### TO DO
Copy all of the records below exactly, leaving out the pictures.

### MATERIAL PROVIDED
==============================
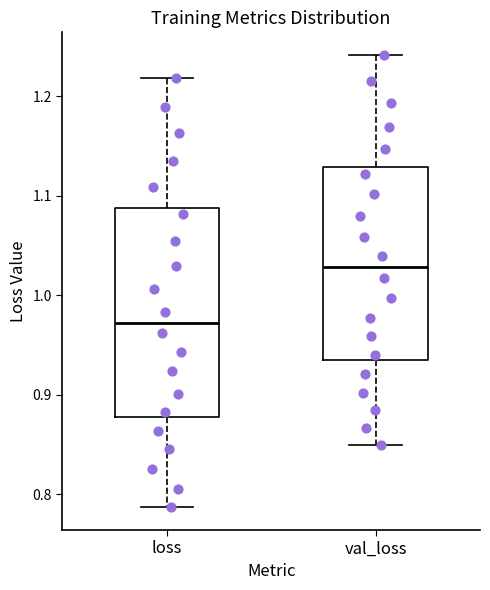

Reading left to right, transcribe this box plot: for each box, give where its median line is, the range the box spans, and where its two whiskers end, as read against the y-axis. The values are not printed on the chart, so give them approximately, as read against the axis.

loss: median 0.97, box 0.88 to 1.09, whiskers 0.79 to 1.22
val_loss: median 1.03, box 0.94 to 1.13, whiskers 0.85 to 1.24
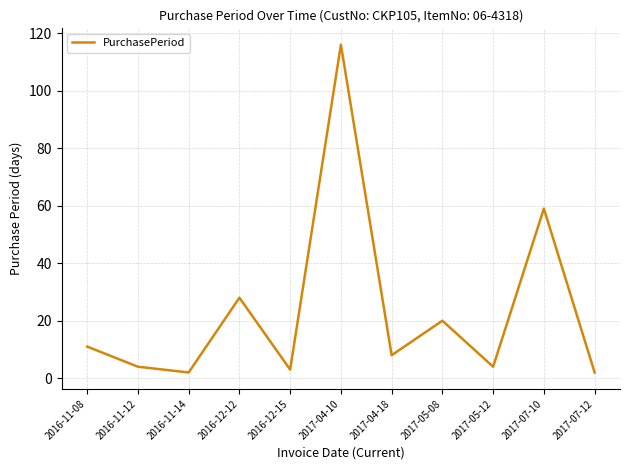

What is the difference between the maximum and minimum values?

114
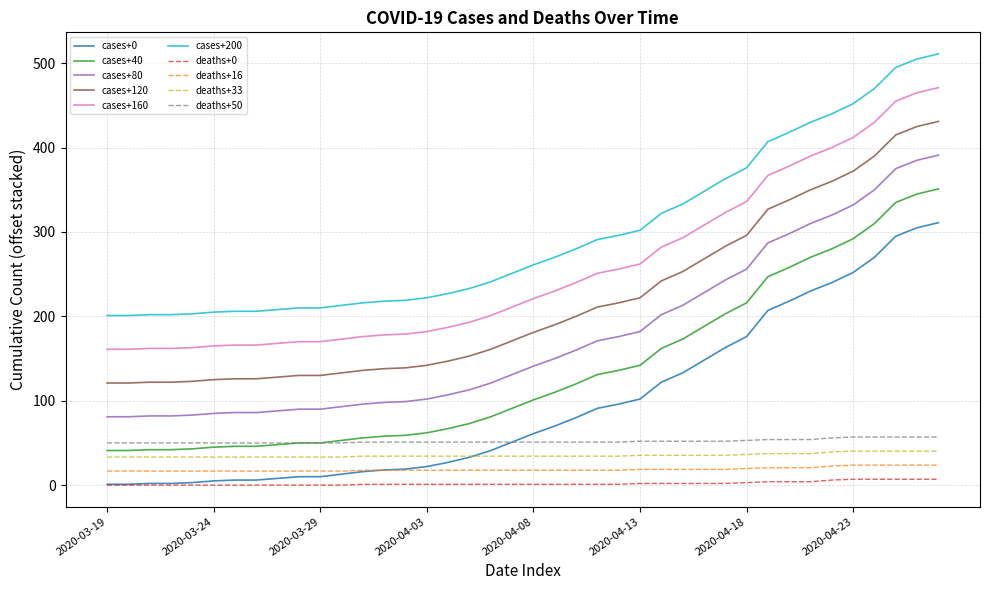

What is the maximum value shown in the chart?

511.0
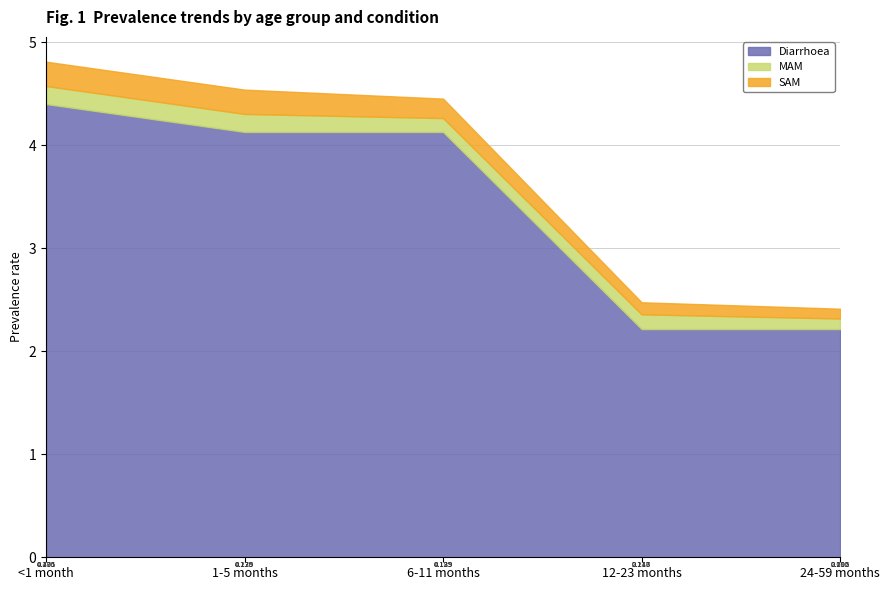

At which category is the sum across all series the highest?

<1 month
==============================
### WRITTEN SOLUTION
Reading left to right, transcribe this box plot: for each box, give where its median line is, the range the box spans, and where its two whiskers end, as read against the y-axis. The values are not printed on the chart, so give them approximately, as read against the axis.

loss: median 0.97, box 0.88 to 1.09, whiskers 0.79 to 1.22
val_loss: median 1.03, box 0.94 to 1.13, whiskers 0.85 to 1.24

What is the difference between the maximum and minimum values?

114

What is the maximum value shown in the chart?

511.0

At which category is the sum across all series the highest?

<1 month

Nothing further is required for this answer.